Integrated community energy and harvesting systems: A climate action strategy for cold climates

Abstract

In this article, the Integrated Community Energy and Harvesting System is introduced, a grid modernization solution for cold climates that incites a paradigm shift in virtual power plant design and operation. The focus is on system-wide GHG reductions by using variable temperature micro-thermal networks and prioritizing the harvesting of existing residual (waste) energy resources in communities, such as high-grade heat from decentralized fossil-fuel marginal generators, low-grade heat from cooling processes and curtailed carbon-free electricity. The novel strategy enables rapid fuel switching between residual energy resources, changing the micro-thermal network temperature between 20 and 70 °C on the scale of an hour, which provides valuable electrical demand response while maximizing the use of existing underutilized energy resources.

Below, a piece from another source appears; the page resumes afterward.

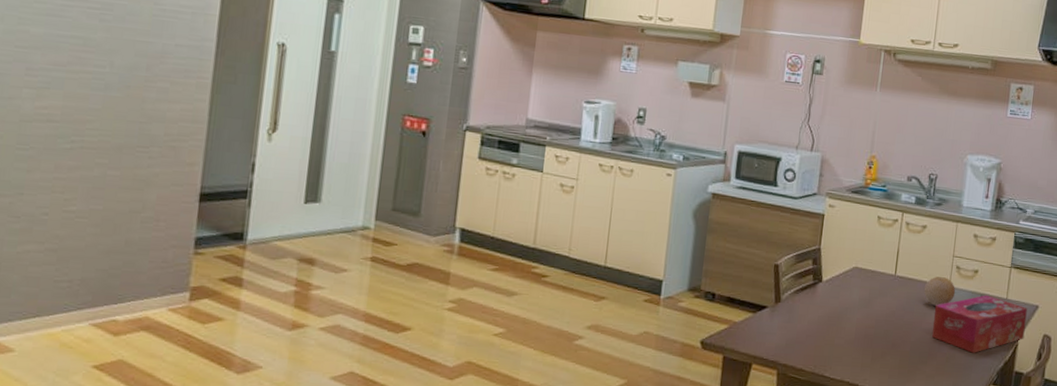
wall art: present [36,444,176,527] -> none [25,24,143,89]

Thermal storage is shown to have a critical role in both storing residual energy for later use, daily and seasonally, and enabling electrical demand response by rapidly changing the micro-thermal network temperature. The quantity of residual energy sources identified highlights that, as much as, 50% of all building heating loads could be met by energy currently rejected to the atmosphere. To illustrate the ICE-Harvest system’s effectiveness, a detailed case study is conducted on a typical integrated community and then applied to 1,000 prospective sites across a cold climate jurisdiction with a relatively low-carbon grid. It is shown that cooling process heat recovery, an energy source which is already located at buildings, can provide 24% of the prospective sites’ heating load when powered by carbon free, otherwise curtailed electricity. The results demonstrate that mass deployment of ICE-Harvest systems has the potential to provide 72% of the heating demand of these building clusters from residual energy sources, corresponding to an over 58% reduction in GHG emissions.